[Page excerpt]:

====

Single by ABBA

from the album Voulez-Vous
- B-side: "Angeleyes"
- Released: 6 July 1979
- Recorded: 13 March 1978 – 29 March 1979
- Studio: Criteria (Miami, US); Polar (Stockholm, Sweden);
- Genre: Disco
- Length: 5:11 (album version); 4:21 (single version); 6:09 (extended promo version);
- Label: Polar; Atlantic (12-inch single);
- Songwriters: Benny Andersson; Björn Ulvaeus;
- Producers: Benny Andersson; Björn Ulvaeus;

ABBA singles chronology
| "Does Your Mother Know" (1979) | "Voulez-Vous" (1979) | "Angeleyes" (1979) |
| "Dancing Queen" (1992) | "Voulez-Vous" (1992) | "Thank You For The Music" (1992) |

Music video
- "Voulez-Vous" on YouTube

12-inch disco single

= Voulez-Vous (song) =

1979 single by the Swedish group ABBA

"Voulez-Vous" (/fr/ voo-lay-voo; French for "Do you want (to)?") is a 1979 song by the Swedish group ABBA, written and composed by Benny Andersson and Björn Ulvaeus. Agnetha Fältskog and Anni-Frid Lyngstad shared the lead vocals. It is the second track on the group's 1979 album of the same name. In the UK and Ireland, "Voulez-Vous" was released as a double A-side with "Angeleyes", though nearly everywhere else, "Voulez-Vous" was a single A-side. The double A side single is, as of September 2021, ABBA's 13th-biggest song in the UK, including both pure sales and digital streams.

====

[Records shown]:
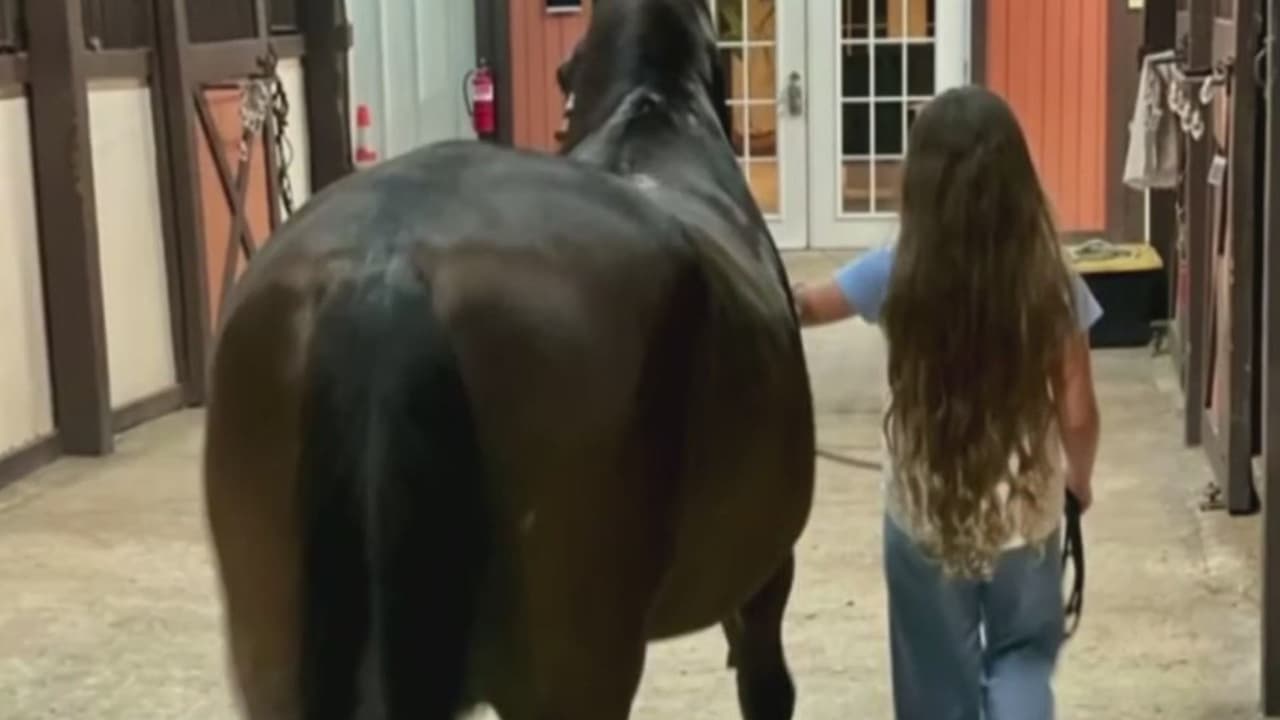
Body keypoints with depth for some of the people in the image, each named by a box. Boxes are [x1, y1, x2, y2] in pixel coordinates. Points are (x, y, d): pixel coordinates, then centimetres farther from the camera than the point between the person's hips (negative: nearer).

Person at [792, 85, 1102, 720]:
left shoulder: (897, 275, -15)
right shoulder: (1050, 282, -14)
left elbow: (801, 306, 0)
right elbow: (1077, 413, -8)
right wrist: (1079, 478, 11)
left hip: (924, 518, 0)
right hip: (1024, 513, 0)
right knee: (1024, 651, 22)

====

[Parts of the exercise]:
1 - Please swap "Swedish" for "Scandinavian" in the Voulez-Vous page, beginning at the words "ABBA singles chronology" and stopping after "and digital streams.".
2 - Carry on the Voulez-Vous page from its last sentence.

[Answers for this exercise]:
1 -
ABBA singles chronology
| "Does Your Mother Know" (1979) | "Voulez-Vous" (1979) | "Angeleyes" (1979) |
| "Dancing Queen" (1992) | "Voulez-Vous" (1992) | "Thank You For The Music" (1992) |

Music video
- "Voulez-Vous" on YouTube

12-inch disco single

= Voulez-Vous (song) =

1979 single by the Scandinavian group ABBA

"Voulez-Vous" (/fr/ voo-lay-voo; French for "Do you want (to)?") is a 1979 song by the Scandinavian group ABBA, written and composed by Benny Andersson and Björn Ulvaeus. Agnetha Fältskog and Anni-Frid Lyngstad shared the lead vocals. It is the second track on the group's 1979 album of the same name. In the UK and Ireland, "Voulez-Vous" was released as a double A-side with "Angeleyes", though nearly everywhere else, "Voulez-Vous" was a single A-side. The double A side single is, as of September 2021, ABBA's 13th-biggest song in the UK, including both pure sales and digital streams.

2 -
The song also features on the album Gold: Greatest Hits, first as a 4:21 edited version when the compilation was first released in 1992 and then in its full 5:09 version from 1999 onwards. "Angeleyes" is featured on the More Gold: More Hits compilation. "Voulez-Vous" was re-released as a single in 1992 to promote Gold: Greatest Hits. "Voulez-Vous" is also the only ABBA song to have been officially released as an extended dance remix – albeit only as a promo. The 6:07 version of the track, released as a double A-side 12-inch single by Atlantic Records in the United States in 1979, was included as a bonus track on the 2001 compilation The Definitive Collection.

A songwriting trip to the Bahamas saw the birth of this melody, and the proximity to Miami made it convenient to record the backing track at Criteria Studios with members of the disco group Foxy. "Voulez-Vous" is the only ABBA song (other than live recordings) to be recorded outside of Sweden, additionally the use of the Phrygian dominant scale marks it as unusual as a pop song and gives it a unique sound.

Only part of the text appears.